SUPPLIED PASSAGE
--- START ---
Coefficient Direction	Meaning
Positive coefficient	As the predictor increases, the outcome increases
Negative coefficient	As the predictor increases, the outcome decreases
Coefficient close to zero	The predictor has little estimated effect
Significant coefficient	The predictor is statistically related to the outcome
Non-significant coefficient	There is not enough evidence of a relationship

The phrase “holding other variables constant” means that the effect of one predictor is estimated while accounting for the other variables in the model.

How to Interpret P-Values in Stata Regression

The p-value helps you determine whether a predictor is statistically significant.

A common rule is:

P-Value	Interpretation
p < .001	Highly statistically significant
p < .01	Very statistically significant
p < .05	Statistically significant
p > .05	Not statistically significant

If the p-value for study_time is 0.003, you can say that study time is a statistically significant predictor of exam score.

If the p-value for age is 0.511, you can say that age is not a statistically significant predictor of exam score.

However, p-values should not be interpreted alone. You should also consider the coefficient size, confidence interval, sample size, theory, and practical meaning of the result.

How to Interpret R-Squared in Stata

R-squared shows how much variation in the dependent variable is explained by the independent variables in the model.
--- END ---
EXERCISE SET
1. In the Stata regression passage, what does R-squared show?
2. From the Stata regression passage, extract the part that opens with the words containing "How to Interpret R-Squared" and closes with "independent variables in the model.".
Answer from the Stata regression passage alone.

RAW RECORDS
--- START ---
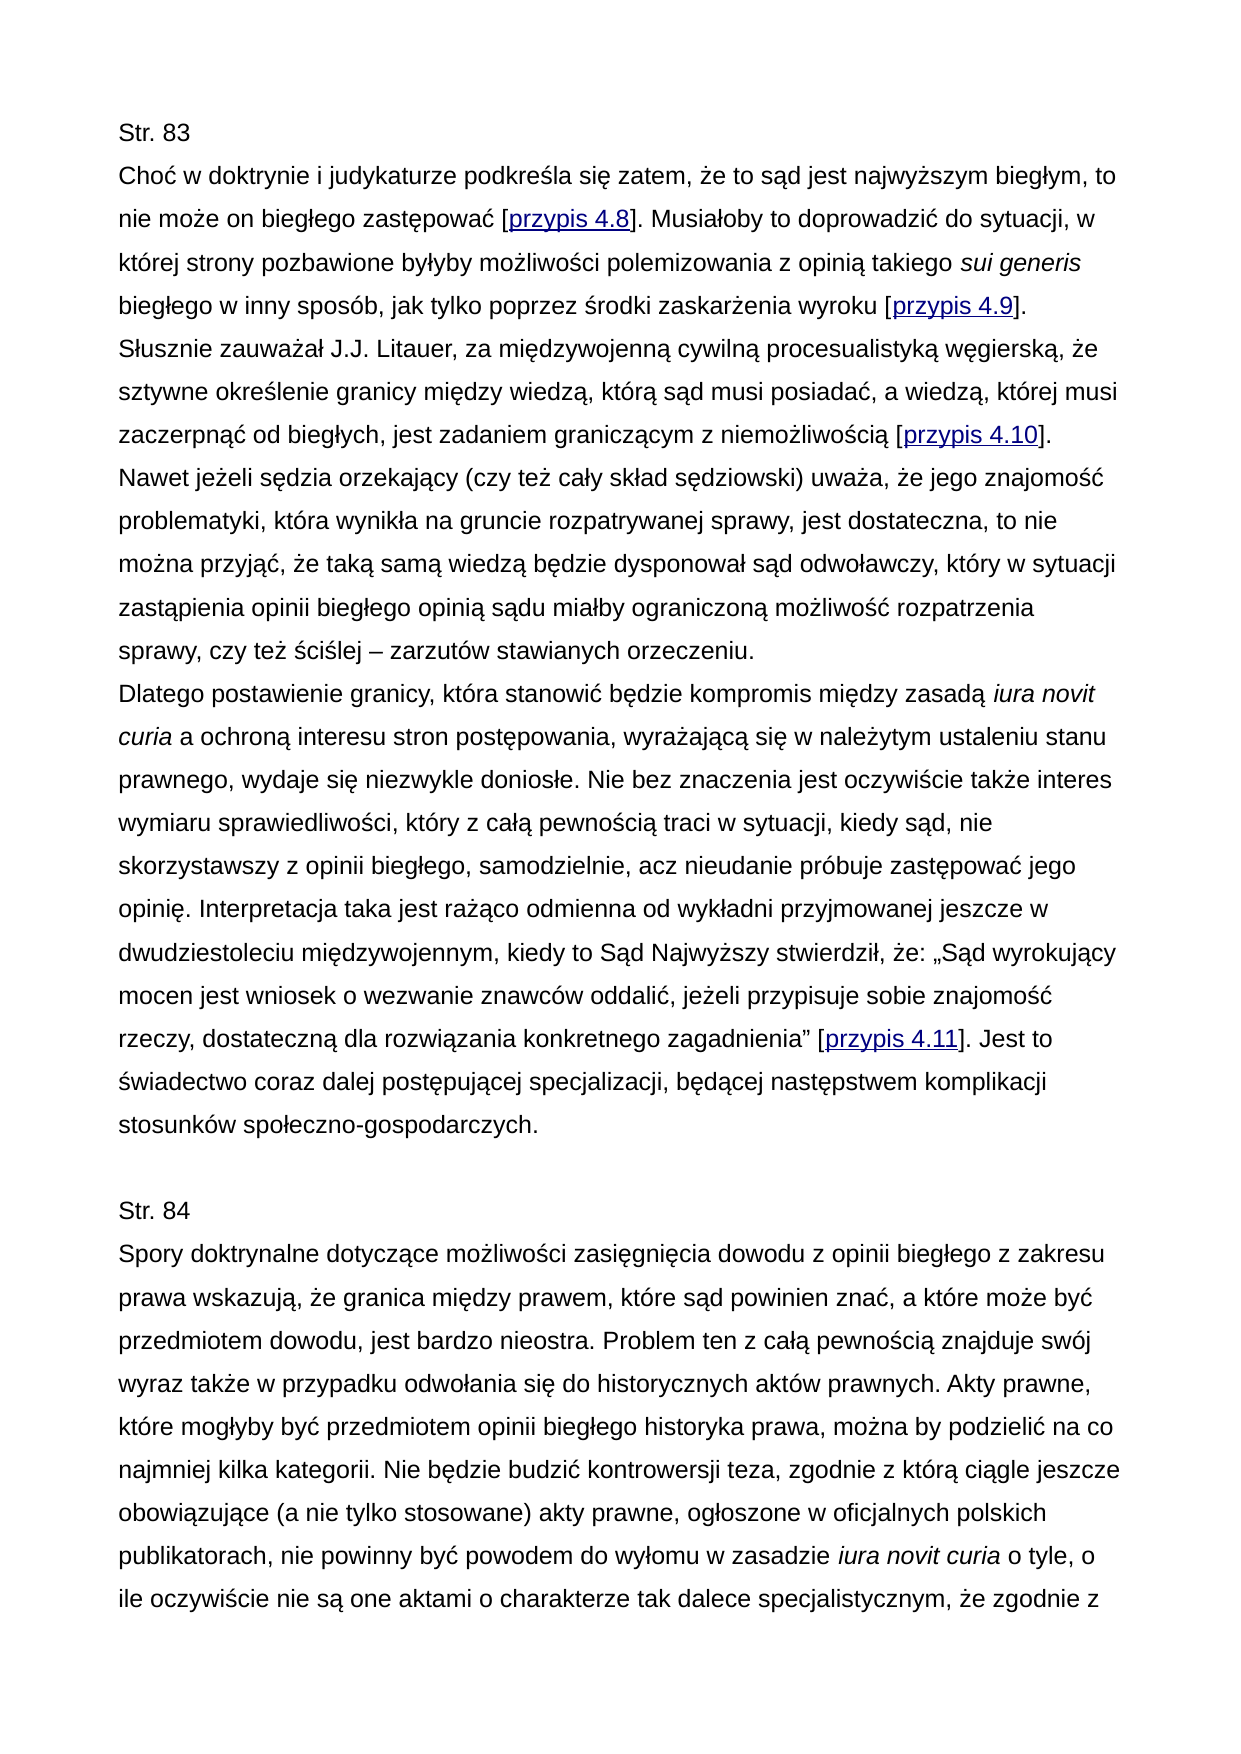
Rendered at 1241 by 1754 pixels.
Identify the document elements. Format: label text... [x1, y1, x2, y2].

text Spory doktrynalne dotyczące możliwości zasięgnięcia dowodu z opinii biegłego z zakresu prawa wskazują, że granica między prawem, które sąd powinien znać, a które może być przedmiotem dowodu, jest bardzo nieostra. Problem ten z całą pewnością znajduje swój wyraz także w przypadku odwołania się do historycznych aktów prawnych. Akty prawne, które mogłyby być przedmiotem opinii biegłego historyka prawa, można by podzielić na co najmniej kilka kategorii. Nie będzie budzić kontrowersji teza, zgodnie z którą ciągle jeszcze obowiązujące (a nie tylko stosowane) akty prawne, ogłoszone w oficjalnych polskich publikatorach, nie powinny być powodem do wyłomu w zasadzie iura novit curia o tyle, o ile oczywiście nie są one aktami o charakterze tak dalece specjalistycznym, że zgodnie z [118, 1239, 1122, 1613]
text Słusznie zauważał J.J. Litauer, za międzywojenną cywilną procesualistyką węgierską, że sztywne określenie granicy między wiedzą, którą sąd musi posiadać, a wiedzą, której musi zaczerpnąć od biegłych, jest zadaniem graniczącym z niemożliwością [przypis 4.10]. Nawet jeżeli sędzia orzekający (czy też cały skład sędziowski) uważa, że jego znajomość problematyki, która wynikła na gruncie rozpatrywanej sprawy, jest dostateczna, to nie można przyjąć, że taką samą wiedzą będzie dysponował sąd odwoławczy, który w sytuacji zastąpienia opinii biegłego opinią sądu miałby ograniczoną możliwość rozpatrzenia sprawy, czy też ściślej – zarzutów stawianych orzeczeniu. [118, 334, 1122, 664]
text Str. 83 [118, 118, 1122, 147]
text Dlatego postawienie granicy, która stanowić będzie kompromis między zasadą iura novit curia a ochroną interesu stron postępowania, wyrażającą się w należytym ustaleniu stanu prawnego, wydaje się niezwykle doniosłe. Nie bez znaczenia jest oczywiście także interes wymiaru sprawiedliwości, który z całą pewnością traci w sytuacji, kiedy sąd, nie skorzystawszy z opinii biegłego, samodzielnie, acz nieudanie próbuje zastępować jego opinię. Interpretacja taka jest rażąco odmienna od wykładni przyjmowanej jeszcze w dwudziestoleciu międzywojennym, kiedy to Sąd Najwyższy stwierdził, że: „Sąd wyrokujący mocen jest wniosek o wezwanie znawców oddalić, jeżeli przypisuje sobie znajomość rzeczy, dostateczną dla rozwiązania konkretnego zagadnienia” [przypis 4.11]. Jest to świadectwo coraz dalej postępującej specjalizacji, będącej następstwem komplikacji stosunków społeczno-gospodarczych. [118, 679, 1122, 1139]
text Choć w doktrynie i judykaturze podkreśla się zatem, że to sąd jest najwyższym biegłym, to nie może on biegłego zastępować [przypis 4.8]. Musiałoby to doprowadzić do sytuacji, w której strony pozbawione byłyby możliwości polemizowania z opinią takiego sui generis biegłego w inny sposób, jak tylko poprzez środki zaskarżenia wyroku [przypis 4.9]. [118, 161, 1122, 319]
text Str. 84 [118, 1196, 1122, 1225]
--- END ---
EXERCISE RESULTS
1. R-squared shows how much variation in the dependent variable is explained by the independent variables in the model.

2.
How to Interpret R-Squared in Stata

R-squared shows how much variation in the dependent variable is explained by the independent variables in the model.